**Textauszug**
——

Was anfänglich ein kleiner Kick war, kann einem langfristig entgleiten: „Der Belohnungseffekt verstärkt das Verlangen nach wiederholtem Konsum, da das Gehirn lernt, dass Pornografie ein schneller Weg zur Befriedigung ist. Mit der Zeit kann es zu einer Toleranzentwicklung kommen, ähnlich wie bei Substanzabhängigkeiten. Das bedeutet, dass immer stärkere oder intensivere Reize benötigt werden, um das gleiche Maß an Erregung und Belohnung zu erfahren. Das führt dazu, dass Betroffene immer häufiger und länger Pornos konsumieren, um das Dopamin-Level hochzuhalten“, beschreibt Expertin Julia Henchen den Weg in die Pornosucht.

In Deutschland sind Schätzungen zufolge rund 500.000 Menschen pornosüchtig, die Dunkelziffer ist bedeutend höher. Pornosucht ist eine psychische Diagnose und steht unter dem Begriff „Zwanghaftes Sexualverhalten“ in der ICD-11, einer internationalen Klassifikation von Krankheiten.

Selbsttest: Bin ich pornosüchtig?

——

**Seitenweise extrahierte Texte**
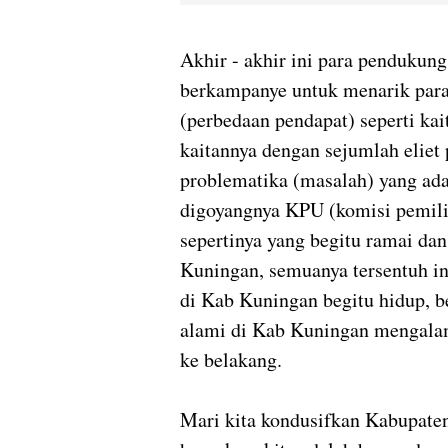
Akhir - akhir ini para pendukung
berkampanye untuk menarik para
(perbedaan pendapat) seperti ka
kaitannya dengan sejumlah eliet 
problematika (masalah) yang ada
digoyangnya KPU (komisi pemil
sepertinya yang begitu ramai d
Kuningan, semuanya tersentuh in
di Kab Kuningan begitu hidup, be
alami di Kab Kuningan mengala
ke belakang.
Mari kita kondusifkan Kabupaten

——

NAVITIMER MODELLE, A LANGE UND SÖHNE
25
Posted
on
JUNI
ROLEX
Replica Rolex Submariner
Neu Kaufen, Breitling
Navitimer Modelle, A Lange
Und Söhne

——

**Arbeitsauftrag**
Wie viele Menschen in Deutschland sind laut dem Textauszug über Pornosucht schätzungsweise pornosüchtig? Die Zeilen haben mit dem Textauszug nichts zu tun.

**Antwortfeld**
Rund 500.000 Menschen.